The New York Stock Exchange and its European subsidiary
exchanges are running their trading systems on Red Hat Enterprise
Linux, Red Hat announced Wednesday, as it unveiled a new marquee
customer.
Linux has been known to be in use at several New York financial
services firms, but few have stepped up to the podium to testify on
the value of their implementations. As a result of mergers and
acquisitions, the New York Stock Exchange has migrated over the
last few years from HP-UX to IBM AIX to Sun Solaris to Linux. NYSE
Group CIO Steve Rubinow said the conversion to Linux followed the
acquisition of the Euronext exchange in 2007. Unlike some trading
companies that suggest Linux is running their secondary systems,
Rubinow emphasized that Linux is running the NYSE's
mission-critical trading systems.
"Red Hat is like water; it's pervasive within our architecture.
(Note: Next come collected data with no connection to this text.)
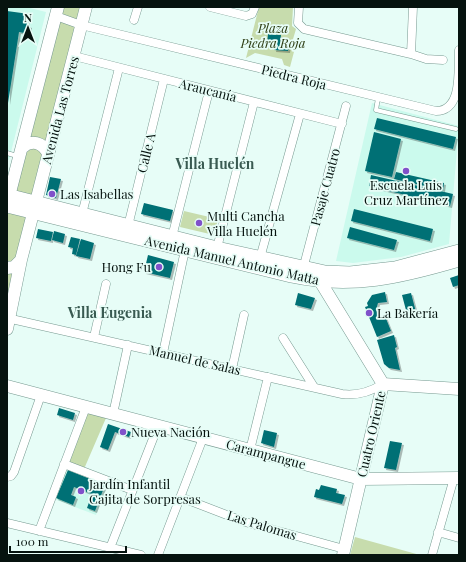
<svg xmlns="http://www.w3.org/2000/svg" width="466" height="562" font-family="'Playfair Display',serif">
	<defs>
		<filter id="shadow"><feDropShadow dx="2" dy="2" stdDeviation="0" flood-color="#0004"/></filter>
	</defs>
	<rect width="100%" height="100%" fill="#e7fdf7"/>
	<path fill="#cbfaed" d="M7 7H26L46 12 9 160 7 159Z
		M372 103 459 126 449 244 401 257 353 263 336 261Z
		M66 468 108 484 96 515 54 499Z"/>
	<path fill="#c7dcad" d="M64 7H81L7 313V218Z
		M259 7H293L292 26 296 29 291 46 295 48 290 67 284 65 282 59 255 53 246 58Z
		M184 211 218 219 214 235 180 227Z
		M87 411 106 418 84 469 68 462Z
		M355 537 420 555H350Z"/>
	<path fill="#006f74" filter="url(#shadow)" d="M7 11 29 14 27 25 30 26 29 34 19 32 8 103Z
		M268 34 281 35 280 44 289 45 288 51 274 50 275 45 267 44Z
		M377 118 456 137 453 149 374 129Z
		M374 132 401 139 392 177 365 171Z
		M396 172 444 183 443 190 394 179Z
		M371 175 453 194 450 206 369 186Z
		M50 177 61 179 56 198 46 195Z
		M144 203 173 210 170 221 141 214Z
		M354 209 433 229 430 241 351 221Z
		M350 227 397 240 394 250 347 238Z
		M38 229 53 232 51 241 36 238Z
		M54 231 65 234 63 243 52 240Z
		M71 237 80 239 76 255 72 254 73 248 68 247Z
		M81 239 94 243 90 259 76 256Z
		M148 255 174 262 170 278 144 272Z
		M459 275V285L453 287 450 278Z
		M385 292 387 302 378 303 376 310 379 318 385 316 391 331 377 337 365 307 368 306 367 303 372 295Z
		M298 293 315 298 311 309 295 305Z
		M411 293 416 312 407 314 402 295Z
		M394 335 397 347 395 348 400 370 389 368 384 364 377 340Z
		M59 408 75 413 73 420 57 415Z
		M108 424 131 432 129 437 115 432 108 450 100 447Z
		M264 430 277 433 274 447 261 443Z
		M390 441 402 443 396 470 384 468Z
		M68 470 105 485 95 511 87 508 92 494 74 487 71 495 76 497 73 505 56 498Z
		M321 485 337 489 336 493 345 495 342 504 314 497 316 489 319 490Z"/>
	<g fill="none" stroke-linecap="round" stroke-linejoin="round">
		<defs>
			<path id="lane" d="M378 98 376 110 456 129
				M7 153 17 156"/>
			<path id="street" d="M210 7 246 16 252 14 255 7
				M299 7 298 23 304 29 411 54
				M413 7 411 54 426 59 443 60
				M56 16 81 25 436 111C463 111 458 69 459 50
				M134 20 138 7
				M74 56 342 124
				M82 214 119 68
				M128 226 164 79
				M172 237 209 91
				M217 248 254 102
				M260 258 300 114
				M303 269 346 106
				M7 318 342 394C357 396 370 392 383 384
				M94 337 106 284
				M283 338 314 387
				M163 353 185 250
				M232 369 244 315
				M113 414 128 345
				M250 450 268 377
				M64 464 132 490
				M7 477 11 476 14 472 41 395
				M180 497 245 522 344 549
				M7 523 141 555
				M39 531 86 407
				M438 532 459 538
				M110 548 158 426
				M158 555 203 438
				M432 555 454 478"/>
			<path id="secondary" d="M22 148C31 139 43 142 48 154
				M7 204 58 7
				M7 268 14 267 21 260
				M320 281 383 384 343 555
				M7 329 21 260 86 7
				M383 384 459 389
				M7 386 361 479 459 478"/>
			<path id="primary" d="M7 195 217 248 325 272 350 273 395 268 459 251
				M7 206 291 276C352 289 401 277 459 260"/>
		</defs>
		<use href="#lane" stroke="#779a91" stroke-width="5"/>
		<use href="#street" stroke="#779a91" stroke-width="9"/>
		<use href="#secondary" stroke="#779a91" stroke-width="13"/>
		<use href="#primary" stroke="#779a91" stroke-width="14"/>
		<use href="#lane" stroke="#fff" stroke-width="4"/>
		<use href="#street" stroke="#fff" stroke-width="8"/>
		<use href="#secondary" stroke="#fff" stroke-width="12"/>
		<use href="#primary" stroke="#fff" stroke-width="13"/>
	</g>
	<g fill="#8051ca" stroke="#e7fdf7" stroke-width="1.5">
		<circle cx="406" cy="171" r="4"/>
		<circle cx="52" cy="194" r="4"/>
		<circle cx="199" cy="223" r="4"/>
		<circle cx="159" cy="267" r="4"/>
		<circle cx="369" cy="313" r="4"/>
		<circle cx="123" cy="432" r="4"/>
		<circle cx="81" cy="491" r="4"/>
	</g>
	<g text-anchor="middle" stroke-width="3.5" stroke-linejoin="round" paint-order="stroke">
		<g font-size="13" font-style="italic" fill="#2d3d13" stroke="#e7fdf7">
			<text x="273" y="33">Plaza<tspan x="273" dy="15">Piedra Roja</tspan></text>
		</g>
		<g font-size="13" fill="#06130f" stroke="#e7fdf7">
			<text transform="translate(294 77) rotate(14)" y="5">Piedra Roja</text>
			<text transform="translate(208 90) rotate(14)" y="5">Araucanía</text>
			<text transform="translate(60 110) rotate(-75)" y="5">Avenida Las Torres</text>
			<text transform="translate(146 153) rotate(-76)" y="5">Calle A</text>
			<text transform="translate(325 187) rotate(-75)" y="5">Pasaje Cuatro</text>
			<text transform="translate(232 260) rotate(13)" y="5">Avenida Manuel Antonio Matta</text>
			<text transform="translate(195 360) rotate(13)" y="5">Manuel de Salas</text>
			<text transform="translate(371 434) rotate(-77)" y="5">Cuatro Oriente</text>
			<text transform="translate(266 454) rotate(15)" y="5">Carampangue</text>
			<text transform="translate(262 525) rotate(17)" y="5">Las Palomas</text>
		</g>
		<g font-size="13" fill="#06130f" stroke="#e7fdf7" text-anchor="start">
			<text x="406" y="190" text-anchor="middle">Escuela Luis<tspan x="406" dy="15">Cruz Martínez</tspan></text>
			<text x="60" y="199">Las Isabellas</text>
			<text x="207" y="221">Multi Cancha<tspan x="207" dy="15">Villa Huelén</tspan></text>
			<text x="151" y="272" text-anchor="end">Hong Fu</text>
			<text x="377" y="318">La Bakería</text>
			<text x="131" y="437">Nueva Nación</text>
			<text x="89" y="489">Jardín Infantil<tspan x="89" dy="15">Cajita de Sorpresas</tspan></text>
		</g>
		<g font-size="14" font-weight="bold" fill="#395a51" stroke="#e7fdf7">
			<text x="215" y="169">Villa Huelén</text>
			<text x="110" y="318">Villa Eugenia</text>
		</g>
	</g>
	<rect width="466" height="562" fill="none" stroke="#06130f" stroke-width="16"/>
	<g transform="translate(28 28)" stroke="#e7fdf7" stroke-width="3" paint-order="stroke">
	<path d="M0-3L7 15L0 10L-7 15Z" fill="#06130f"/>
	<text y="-6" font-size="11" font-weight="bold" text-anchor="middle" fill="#06130f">N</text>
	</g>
	<path d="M10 546v6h116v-6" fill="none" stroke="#06130f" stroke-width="2"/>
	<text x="16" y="546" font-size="12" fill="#06130f" stroke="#e7fdf7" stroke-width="3" paint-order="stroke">100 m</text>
</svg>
... Without it, most of our computers wouldn't be running," he said
in a prepared statement and in a video recorded for Red Hat's Web
site.
Instead of running on proprietary hardware, the exchange, now
known as NYSE Euronext, runs on 200 four-way HP ProLiant DL585
servers and 400 ProLiant BL 685c blade servers.
The NYSE and its subsidiaries conduct trading in the United
States and five European countries. Its subsidiary trading
companies include the U.S. online trader NYSE Arca Options;
Euronext trading in Belgium, France, the Netherlands, Portugal, and
the United Kingdom; the Euronext commodities trading arm Liffe; and
Alternext, an equity trading firm for small and medium-sized
businesses in countries covered by Euronext. These companies trade
equities, bonds, options, derivatives, and other securities. NYSE
Euronext lists the stocks of about 4,000 companies and constitutes
the largest trading organization in the world, its spokesmen
said.
Rubinow said NYSE Euronext investigated two competing Linuxes
and chose Red Hat on the basis of its technical support.